# New Guns arrived today



## Lawnman380 (Feb 8, 2007)

Here they are , S&W 19-4 , and a S&W 66-1...







...







...


----------



## Baldy (Jun 21, 2006)

Hey Lawnman you hit the Loto or something. Man them are fine looking revolvers you got there. I got a blued 19-4 with 4" barrel. Man I love to shoot them 19 and 66s. They sure will get the job done. Good luck with them.


----------



## Lawnman380 (Feb 8, 2007)

Baldy said:


> Hey Lawnman you hit the Loto or something. Man them are fine looking revolvers you got there. I got a blued 19-4 with 4" barrel. Man I love to shoot them 19 and 66s. They sure will get the job done. Good luck with them.

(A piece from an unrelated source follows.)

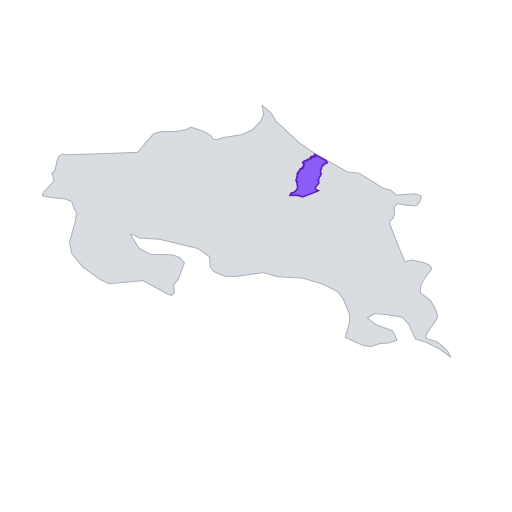 Siquirres, Limón, Costa Rica shown in context, rotated 338°
{"feature_id": "36466004B47231661736374", "entity_name": "Siquirres", "entity_type": "district", "adm_level": 2, "iso_a3": "CRI", "parent_name": "Costa Rica", "parent_adm1": "Limón", "projection": "orthographic", "projection_center": [-83.503, 10.148], "detail": "fine", "context": "in_parent", "style": "filled", "palette": "violet", "viewbox_px": 512, "rotation_deg": 338, "n_neighbors": 0, "source": "geoboundaries", "source_scale": "gbopen_adm2", "svg_char_len": 6674}
<svg xmlns="http://www.w3.org/2000/svg" viewBox="0 0 512 512"><g transform="rotate(338 256 256)"><path d="M431.6,262.0L431.0,263.9L429.2,266.0L426.6,268.1L423.1,269.5L414.7,265.3L406.5,260.4L402.0,262.7L400.3,269.0L397.3,272.3L393.5,273.5L392.0,275.7L391.7,297.1L392.0,317.2L398.2,317.7L408.6,324.6L413.0,328.8L414.4,332.6L413.1,334.4L405.6,338.8L398.2,344.4L394.5,351.4L401.0,362.6L402.4,370.2L402.2,378.1L400.4,382.0L386.0,391.2L382.9,394.4L383.3,396.7L391.2,403.0L395.0,409.1L398.1,416.5L398.6,422.9L391.4,411.0L381.4,399.7L372.7,392.7L372.1,376.5L368.6,367.6L355.6,359.5L344.4,353.8L336.1,355.0L341.2,364.3L354.3,376.3L355.2,380.9L355.0,387.1L346.0,386.2L338.0,383.6L328.3,382.9L321.9,379.2L308.2,364.9L317.9,352.6L320.9,344.6L320.7,328.0L318.5,319.9L308.0,307.6L291.2,294.1L267.8,283.1L256.8,274.2L229.4,267.3L219.0,262.8L210.9,254.4L209.7,248.4L212.6,239.2L205.1,227.4L172.6,204.2L154.4,195.6L150.5,190.5L147.6,189.0L150.4,204.9L158.3,214.6L179.0,223.7L184.8,228.9L187.0,235.7L174.9,248.6L168.7,251.9L166.9,259.0L162.9,261.1L158.8,257.0L142.0,236.5L109.4,226.6L103.5,220.5L91.5,201.8L86.1,184.8L88.2,173.5L101.7,155.9L105.9,148.3L105.1,143.5L105.6,136.6L100.6,131.7L88.3,125.2L80.4,120.1L82.6,117.6L96.8,110.8L97.8,104.7L97.7,102.6L100.0,102.2L102.1,100.6L103.4,98.9L107.3,93.0L110.7,89.7L114.6,89.1L119.3,91.6L137.1,98.1L156.9,105.4L185.2,115.6L196.9,109.2L207.0,104.3L214.0,105.0L229.2,110.8L238.4,112.7L244.0,112.1L253.7,120.6L259.0,126.9L259.9,131.2L262.8,133.5L270.4,134.0L288.9,138.3L300.3,137.5L310.6,132.9L316.3,127.5L318.0,118.9L320.6,123.2L323.7,129.8L325.0,138.4L338.4,167.1L349.0,183.2L372.4,212.4L382.5,217.8L399.6,241.3L405.5,245.2L408.9,252.1L426.6,257.8L431.6,262.0Z" fill="#d9dde1" stroke="#a8b0b8" stroke-width="1"/><path d="M356.2,193.0L353.9,190.5L349.5,184.9L349.1,184.4L348.5,183.7L348.0,183.3L348.3,184.0L348.5,184.5L348.7,184.9L348.9,185.1L349.1,185.2L349.4,185.4L349.4,185.5L349.1,185.6L348.7,185.4L348.5,185.5L348.4,185.5L348.4,185.8L348.4,186.0L348.2,186.1L348.0,185.9L347.9,186.0L347.5,186.1L347.3,186.1L347.1,186.1L347.1,185.9L347.3,185.6L347.3,185.4L347.1,185.4L346.9,185.5L346.8,185.4L347.0,185.1L347.0,184.9L346.9,184.9L346.4,184.9L346.3,185.2L346.2,185.3L345.9,185.4L345.8,184.8L345.7,184.6L345.4,184.6L345.2,185.1L344.9,184.7L344.7,184.6L344.2,185.1L344.2,185.4L344.1,185.5L344.0,185.3L344.2,184.8L344.3,184.6L343.8,184.5L343.7,184.6L343.6,184.9L343.6,185.2L343.7,185.3L343.1,185.4L342.9,185.5L343.0,185.6L343.1,186.0L342.7,186.0L342.4,186.0L342.5,186.0L342.9,186.3L342.2,186.3L341.9,186.1L341.7,186.0L341.4,186.1L341.2,186.1L340.9,186.3L340.6,185.9L340.5,186.2L340.2,186.3L339.9,186.4L339.6,186.4L339.6,186.5L339.3,186.5L339.3,186.3L339.0,186.2L338.9,185.9L338.4,186.1L338.0,186.1L337.7,186.3L337.4,186.3L337.3,186.1L337.1,186.1L336.7,186.1L336.4,186.0L336.1,186.1L335.8,186.3L335.5,186.6L335.3,186.6L335.2,186.5L335.1,186.8L334.8,186.5L334.5,186.6L334.2,186.9L334.2,187.1L334.2,187.4L334.3,187.6L334.5,187.6L334.6,187.4L334.8,187.5L335.0,187.8L334.9,187.8L334.8,188.2L334.9,188.6L334.6,188.6L334.6,188.8L334.9,188.8L334.8,189.1L334.6,189.3L334.4,189.5L334.5,189.7L334.5,190.0L334.1,190.0L333.9,190.2L334.0,190.5L334.1,190.9L334.0,190.7L333.8,190.7L333.6,190.8L333.4,191.0L333.4,190.9L333.2,190.8L333.0,190.7L333.0,190.9L333.0,191.1L332.9,191.4L332.7,191.4L332.7,191.5L332.5,191.9L332.5,192.1L332.2,192.0L332.1,191.9L332.2,191.7L331.8,191.7L331.6,191.8L331.4,191.6L331.2,191.6L330.9,191.9L331.0,192.1L330.6,192.2L330.4,192.2L330.4,192.3L330.1,192.4L329.7,191.8L329.3,192.2L329.0,192.6L328.7,192.6L328.3,192.8L328.1,193.0L327.7,193.2L327.6,193.4L327.1,193.7L327.2,193.9L326.9,194.0L326.5,194.3L326.4,194.3L326.5,194.6L326.5,194.9L326.4,195.0L326.2,195.0L325.8,195.3L325.6,195.2L325.4,195.0L325.3,195.3L325.2,195.5L325.1,195.4L324.9,195.4L324.9,195.5L324.8,195.9L324.7,196.1L324.5,197.0L324.3,197.1L324.0,197.4L323.8,197.5L323.7,197.7L323.4,198.0L323.3,198.4L322.9,199.0L322.8,199.4L322.3,199.6L322.0,200.0L321.7,200.3L321.6,200.6L321.2,201.0L321.3,201.2L321.5,201.3L321.5,201.5L321.4,201.8L321.5,202.0L321.8,202.1L322.0,202.1L322.1,202.3L321.9,202.4L321.8,202.6L321.7,203.2L321.4,203.1L321.4,203.5L321.3,203.9L321.2,204.3L321.0,204.7L320.9,204.9L320.9,205.5L320.8,206.0L320.8,206.3L320.7,206.8L320.5,207.1L320.3,207.6L320.1,208.3L320.0,208.8L319.8,208.9L319.6,209.0L319.4,209.2L319.4,209.3L318.9,209.5L318.4,209.6L318.3,209.8L318.2,210.1L317.5,210.3L317.3,210.3L316.8,210.6L316.6,210.7L315.9,210.9L315.6,211.0L315.3,211.0L315.1,211.0L314.6,211.0L314.4,211.0L314.1,211.0L313.8,211.0L313.4,211.0L313.2,211.1L312.9,211.1L312.7,211.0L312.5,210.8L312.3,210.9L312.2,210.9L312.1,211.1L311.9,211.1L311.6,211.2L311.5,211.4L311.2,211.5L310.9,211.9L310.8,212.1L310.7,212.2L310.1,212.6L310.3,212.7L310.4,212.8L310.6,212.7L311.0,212.5L311.3,212.5L311.8,212.6L311.8,212.8L312.0,212.9L312.0,213.0L312.4,213.3L312.5,213.5L312.9,213.8L313.1,213.9L313.4,213.9L313.5,213.8L314.0,214.0L314.6,214.2L314.8,214.2L315.3,214.4L315.7,214.8L315.9,214.9L316.2,215.1L316.4,215.1L316.5,215.1L316.9,215.2L317.2,215.4L317.7,215.7L318.1,216.0L318.6,216.0L318.6,216.4L318.7,216.5L318.8,216.5L319.1,216.5L319.2,216.9L319.3,217.0L319.6,217.1L319.8,217.1L320.5,218.2L322.1,218.8L328.3,218.8L337.6,218.9L338.2,218.8L337.5,218.4L337.4,218.3L337.3,218.1L337.3,217.6L337.0,217.6L336.8,217.0L336.5,216.6L336.4,216.3L336.3,215.9L336.3,215.5L336.4,215.4L336.7,215.1L336.8,214.8L336.9,214.7L337.2,214.5L337.3,214.2L337.5,214.1L338.0,214.0L338.4,213.8L338.5,213.7L338.8,213.2L339.3,213.0L339.5,212.9L339.8,212.7L340.0,212.6L340.6,212.6L341.2,212.4L341.4,212.2L341.4,211.9L341.8,211.4L341.9,210.9L342.1,210.6L342.2,210.3L342.1,210.1L341.8,209.6L341.7,209.3L342.0,209.0L342.0,208.9L342.2,208.7L342.4,208.6L342.7,208.5L342.9,208.4L343.3,208.2L343.5,207.8L343.5,207.2L344.0,206.7L344.5,206.3L344.7,206.2L344.9,206.2L345.1,206.1L345.6,206.1L346.0,205.5L346.1,205.2L346.5,205.1L346.6,204.9L346.8,204.6L347.0,204.5L347.2,204.3L347.3,204.0L347.3,203.6L347.1,203.4L347.1,203.2L347.3,202.9L347.2,202.5L347.2,202.1L347.3,201.9L347.6,201.4L348.0,201.1L348.2,200.8L348.4,200.6L348.4,200.3L348.7,199.9L348.9,199.8L349.2,199.6L349.4,199.0L349.8,198.8L349.9,198.6L350.1,198.4L350.2,198.0L350.4,197.9L350.7,197.8L350.8,197.6L351.1,197.5L351.4,197.3L351.5,197.2L351.8,197.2L352.1,197.0L352.5,196.9L352.5,197.0L352.9,197.1L353.0,197.0L352.9,196.6L353.3,196.4L353.6,196.1L353.8,196.0L354.0,196.0L354.4,196.3L354.8,196.2L355.3,196.2L355.5,196.3L355.9,196.2L356.1,196.3L356.3,196.5L356.5,196.4L356.7,196.2L356.9,196.2L357.0,196.1L357.0,195.9L357.0,194.7L356.9,194.6L356.8,194.4L356.3,193.7L356.0,193.5L356.0,193.4L356.1,193.1L356.2,193.0Z" fill="#8b5cf6" stroke="#5b21b6" stroke-width="1.5"/></g></svg>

Hey Baldy , the model 19 , 66 and 686 are my favorite and the S&W are so hot to buy and trade right now, better than the stock market. Also so much talk on many forums about stopping power for home defense , I'll take these anyday of the week hands down! Thanks Frank:smt1099


----------



## Revolver (Aug 26, 2006)

Baldy said:


> Hey Lawnman you hit the Loto or something. Man them are fine looking revolvers you got there. I got a blued 19-4 with 4" barrel. Man I love to shoot them 19 and 66s. They sure will get the job done. Good luck with them.


They're really pristine.



Lawnman380 said:


> Hey Baldy , the model 19 , 66 and 686 are my favorite and the S&W are so hot to buy and trade right now, better than the stock market. Also so much talk on many forums about stopping power for home defense , I'll take these anyday of the week hands down! Thanks Frank:smt1099


Those are excellent choices. There's nothing quite as nice as a quality magnum chambered revolver.:smt023

And Smith & Wesson is not getting why the older models are commanding the prices that they do and are gaining quickly in value. All that market potential they're losing out on.


----------



## Mdnitedrftr (Aug 10, 2006)

Nice lookin guns


----------



## Nra-Life-Member (Mar 16, 2007)

Excellent Looking and I'm sure Excellent Working!


----------



## MAN WITH A GUN (May 24, 2007)

*Black Grips*

You dog! These are just too cool. Enjoy them.

Where did you get the BLACK GRIPS on the 66? Makes it stand out.


----------



## Lawnman380 (Feb 8, 2007)

They are dark Cocobolo wood , Ahrends grips sells top quality. You can get Mikes combat for round butt online alot of places they are black rubber, I get mine on the S&W website. Thanks Frank


----------



## Charlie (May 13, 2006)

Plus 1 on the Ahrends grips. I got a pair for my 629 and love 'em. They are very good quality and very good looking!:smt033


----------



## Theprofessor (Jun 24, 2007)

That sure is some dough in revolvers. jeeze!


----------



## Lawnman380 (Feb 8, 2007)

*Hey Thanks I have been busy collecting more S&W , I will post some new pictures soon. Thanks Frank*


----------



## JimmySays (Jun 8, 2007)

Sweet pistols you got there Lawman!


----------



## Lawnman380 (Feb 8, 2007)

Thanks!!!!


----------